Exercise brief
Copy word for word, please, the lines of the entries below running from the one containing "con una experiencia gastronómica" to the one containing "Serwis społecznościowy fotomody.p", both ends included.

(Stored data)
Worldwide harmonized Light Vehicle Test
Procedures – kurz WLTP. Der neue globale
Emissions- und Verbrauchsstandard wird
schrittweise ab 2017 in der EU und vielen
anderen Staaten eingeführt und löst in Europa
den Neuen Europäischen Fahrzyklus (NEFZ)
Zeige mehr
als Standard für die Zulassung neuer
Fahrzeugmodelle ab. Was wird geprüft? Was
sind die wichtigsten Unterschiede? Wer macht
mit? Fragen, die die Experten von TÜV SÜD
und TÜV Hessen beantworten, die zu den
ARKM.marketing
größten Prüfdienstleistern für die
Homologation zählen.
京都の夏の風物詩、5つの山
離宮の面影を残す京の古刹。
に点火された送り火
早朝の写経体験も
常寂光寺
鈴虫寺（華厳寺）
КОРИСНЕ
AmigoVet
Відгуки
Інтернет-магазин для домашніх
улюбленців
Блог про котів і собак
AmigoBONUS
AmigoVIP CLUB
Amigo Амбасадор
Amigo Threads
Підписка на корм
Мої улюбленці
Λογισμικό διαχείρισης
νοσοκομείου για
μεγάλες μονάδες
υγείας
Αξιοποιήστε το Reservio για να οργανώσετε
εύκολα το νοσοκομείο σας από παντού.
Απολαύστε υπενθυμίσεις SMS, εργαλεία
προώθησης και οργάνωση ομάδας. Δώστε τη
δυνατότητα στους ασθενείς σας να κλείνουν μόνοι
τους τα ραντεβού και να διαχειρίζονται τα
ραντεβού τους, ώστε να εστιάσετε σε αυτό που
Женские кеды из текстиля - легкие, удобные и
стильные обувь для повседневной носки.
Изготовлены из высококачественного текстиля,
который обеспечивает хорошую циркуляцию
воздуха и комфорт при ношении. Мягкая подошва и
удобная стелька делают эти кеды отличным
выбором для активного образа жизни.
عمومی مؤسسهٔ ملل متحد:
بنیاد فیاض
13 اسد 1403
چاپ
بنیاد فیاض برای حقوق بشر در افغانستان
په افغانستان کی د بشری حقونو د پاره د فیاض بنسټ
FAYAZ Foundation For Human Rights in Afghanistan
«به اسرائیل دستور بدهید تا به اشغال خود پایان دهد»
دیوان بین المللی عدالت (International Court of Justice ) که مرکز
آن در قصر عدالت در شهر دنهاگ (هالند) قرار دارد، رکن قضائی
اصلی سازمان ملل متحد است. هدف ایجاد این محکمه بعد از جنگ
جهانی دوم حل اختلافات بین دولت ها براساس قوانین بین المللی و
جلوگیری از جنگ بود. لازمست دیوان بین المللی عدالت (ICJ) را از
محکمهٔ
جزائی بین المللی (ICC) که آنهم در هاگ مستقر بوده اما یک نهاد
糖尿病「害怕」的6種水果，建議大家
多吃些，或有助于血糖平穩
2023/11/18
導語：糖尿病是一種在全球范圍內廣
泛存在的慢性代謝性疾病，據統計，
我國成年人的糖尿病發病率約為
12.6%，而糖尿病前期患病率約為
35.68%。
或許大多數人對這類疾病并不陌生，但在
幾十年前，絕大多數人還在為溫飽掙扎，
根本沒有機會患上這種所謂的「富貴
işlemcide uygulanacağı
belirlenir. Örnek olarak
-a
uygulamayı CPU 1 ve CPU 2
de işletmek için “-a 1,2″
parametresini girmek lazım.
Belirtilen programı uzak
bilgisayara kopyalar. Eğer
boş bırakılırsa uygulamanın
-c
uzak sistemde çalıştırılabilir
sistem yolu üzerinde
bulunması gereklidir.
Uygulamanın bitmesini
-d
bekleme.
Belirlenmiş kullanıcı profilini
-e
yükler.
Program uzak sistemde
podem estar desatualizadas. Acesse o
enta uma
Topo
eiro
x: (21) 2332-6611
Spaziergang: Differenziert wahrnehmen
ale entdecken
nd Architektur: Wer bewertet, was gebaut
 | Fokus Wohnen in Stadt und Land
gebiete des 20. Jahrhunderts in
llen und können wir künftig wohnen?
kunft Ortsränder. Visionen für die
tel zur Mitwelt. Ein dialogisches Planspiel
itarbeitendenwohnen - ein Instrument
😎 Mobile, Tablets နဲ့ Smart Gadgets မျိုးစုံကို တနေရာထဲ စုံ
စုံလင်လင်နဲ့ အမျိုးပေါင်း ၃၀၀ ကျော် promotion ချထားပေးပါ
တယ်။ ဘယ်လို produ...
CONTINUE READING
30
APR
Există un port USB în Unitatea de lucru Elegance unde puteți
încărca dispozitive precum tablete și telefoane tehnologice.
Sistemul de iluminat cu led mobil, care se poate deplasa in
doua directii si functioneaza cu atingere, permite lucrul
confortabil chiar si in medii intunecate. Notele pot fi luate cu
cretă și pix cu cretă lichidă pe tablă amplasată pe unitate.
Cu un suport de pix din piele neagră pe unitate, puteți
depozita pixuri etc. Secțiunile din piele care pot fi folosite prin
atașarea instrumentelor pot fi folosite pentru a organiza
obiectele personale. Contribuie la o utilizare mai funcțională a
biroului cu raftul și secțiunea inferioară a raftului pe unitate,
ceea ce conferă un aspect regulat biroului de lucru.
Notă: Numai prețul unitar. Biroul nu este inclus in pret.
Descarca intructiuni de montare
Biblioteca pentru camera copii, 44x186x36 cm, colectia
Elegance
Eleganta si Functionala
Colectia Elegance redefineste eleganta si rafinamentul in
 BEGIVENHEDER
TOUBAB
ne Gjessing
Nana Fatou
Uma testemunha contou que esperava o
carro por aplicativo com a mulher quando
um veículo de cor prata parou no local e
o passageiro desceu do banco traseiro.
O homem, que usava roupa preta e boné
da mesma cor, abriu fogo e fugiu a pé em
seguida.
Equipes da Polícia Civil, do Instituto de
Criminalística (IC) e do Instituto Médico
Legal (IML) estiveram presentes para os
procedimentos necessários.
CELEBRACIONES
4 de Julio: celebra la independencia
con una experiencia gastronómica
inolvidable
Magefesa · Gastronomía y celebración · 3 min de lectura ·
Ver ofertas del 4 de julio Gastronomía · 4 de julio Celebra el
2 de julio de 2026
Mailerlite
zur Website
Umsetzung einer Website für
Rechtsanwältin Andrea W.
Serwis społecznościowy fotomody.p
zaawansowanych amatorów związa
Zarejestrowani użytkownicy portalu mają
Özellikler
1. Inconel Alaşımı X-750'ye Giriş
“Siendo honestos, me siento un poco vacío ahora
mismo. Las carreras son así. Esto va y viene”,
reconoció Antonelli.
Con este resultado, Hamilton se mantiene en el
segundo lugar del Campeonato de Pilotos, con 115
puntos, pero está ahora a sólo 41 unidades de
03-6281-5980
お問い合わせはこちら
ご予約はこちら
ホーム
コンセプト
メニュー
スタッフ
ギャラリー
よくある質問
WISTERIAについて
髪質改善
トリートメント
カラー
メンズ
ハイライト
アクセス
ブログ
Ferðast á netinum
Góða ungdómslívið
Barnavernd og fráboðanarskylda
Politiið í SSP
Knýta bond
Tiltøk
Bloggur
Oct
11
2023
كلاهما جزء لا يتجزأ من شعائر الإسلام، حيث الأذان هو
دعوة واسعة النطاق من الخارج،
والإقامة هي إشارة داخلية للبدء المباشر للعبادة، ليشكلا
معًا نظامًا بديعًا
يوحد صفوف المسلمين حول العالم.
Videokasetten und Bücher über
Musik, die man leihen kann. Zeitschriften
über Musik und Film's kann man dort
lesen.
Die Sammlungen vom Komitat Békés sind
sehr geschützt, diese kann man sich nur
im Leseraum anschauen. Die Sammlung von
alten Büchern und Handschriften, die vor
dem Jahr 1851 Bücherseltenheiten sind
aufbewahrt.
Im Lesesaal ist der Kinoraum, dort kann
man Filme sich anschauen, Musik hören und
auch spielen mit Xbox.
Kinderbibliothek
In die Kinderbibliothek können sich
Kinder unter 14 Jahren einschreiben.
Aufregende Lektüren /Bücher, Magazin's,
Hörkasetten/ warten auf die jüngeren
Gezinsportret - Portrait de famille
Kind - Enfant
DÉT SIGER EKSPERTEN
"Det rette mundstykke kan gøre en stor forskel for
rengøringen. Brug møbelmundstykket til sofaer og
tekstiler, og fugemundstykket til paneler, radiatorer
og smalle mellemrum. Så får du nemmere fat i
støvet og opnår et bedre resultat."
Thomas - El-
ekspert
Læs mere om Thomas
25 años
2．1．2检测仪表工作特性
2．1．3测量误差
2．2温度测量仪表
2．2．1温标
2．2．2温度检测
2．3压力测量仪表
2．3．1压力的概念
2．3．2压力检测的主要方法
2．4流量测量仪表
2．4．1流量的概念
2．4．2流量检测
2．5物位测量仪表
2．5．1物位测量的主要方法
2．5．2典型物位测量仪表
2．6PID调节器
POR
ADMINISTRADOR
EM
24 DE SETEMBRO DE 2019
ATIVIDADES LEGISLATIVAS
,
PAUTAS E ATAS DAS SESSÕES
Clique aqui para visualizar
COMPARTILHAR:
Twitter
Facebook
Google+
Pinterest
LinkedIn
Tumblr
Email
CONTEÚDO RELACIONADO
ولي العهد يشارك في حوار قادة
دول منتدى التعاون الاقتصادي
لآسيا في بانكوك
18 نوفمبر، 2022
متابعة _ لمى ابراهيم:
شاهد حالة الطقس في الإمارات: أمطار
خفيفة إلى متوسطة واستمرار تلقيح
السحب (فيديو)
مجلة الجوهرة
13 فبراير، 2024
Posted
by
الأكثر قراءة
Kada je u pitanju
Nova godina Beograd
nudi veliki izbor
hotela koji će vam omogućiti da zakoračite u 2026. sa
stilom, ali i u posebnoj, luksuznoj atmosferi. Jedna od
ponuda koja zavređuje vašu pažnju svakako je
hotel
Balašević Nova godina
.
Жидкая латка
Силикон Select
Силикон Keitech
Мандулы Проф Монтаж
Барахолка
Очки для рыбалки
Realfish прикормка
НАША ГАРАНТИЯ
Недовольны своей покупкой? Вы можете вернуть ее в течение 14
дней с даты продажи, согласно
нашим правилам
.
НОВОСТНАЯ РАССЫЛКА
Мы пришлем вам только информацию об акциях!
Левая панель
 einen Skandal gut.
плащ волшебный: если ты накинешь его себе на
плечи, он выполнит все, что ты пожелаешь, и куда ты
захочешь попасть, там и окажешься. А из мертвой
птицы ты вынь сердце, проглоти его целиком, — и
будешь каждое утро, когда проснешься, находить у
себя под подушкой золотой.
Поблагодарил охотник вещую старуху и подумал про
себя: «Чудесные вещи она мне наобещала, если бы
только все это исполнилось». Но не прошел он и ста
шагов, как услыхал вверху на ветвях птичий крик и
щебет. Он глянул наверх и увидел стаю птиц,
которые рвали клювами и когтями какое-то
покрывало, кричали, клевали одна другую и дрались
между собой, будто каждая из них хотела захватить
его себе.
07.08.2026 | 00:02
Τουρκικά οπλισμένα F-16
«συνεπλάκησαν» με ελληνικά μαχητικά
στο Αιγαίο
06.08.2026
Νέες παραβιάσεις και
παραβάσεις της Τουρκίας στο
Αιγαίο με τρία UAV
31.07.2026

Answer box
con una experiencia gastronómica
inolvidable
Magefesa · Gastronomía y celebración · 3 min de lectura ·
Ver ofertas del 4 de julio Gastronomía · 4 de julio Celebra el
2 de julio de 2026
Mailerlite
zur Website
Umsetzung einer Website für
Rechtsanwältin Andrea W.
Serwis społecznościowy fotomody.p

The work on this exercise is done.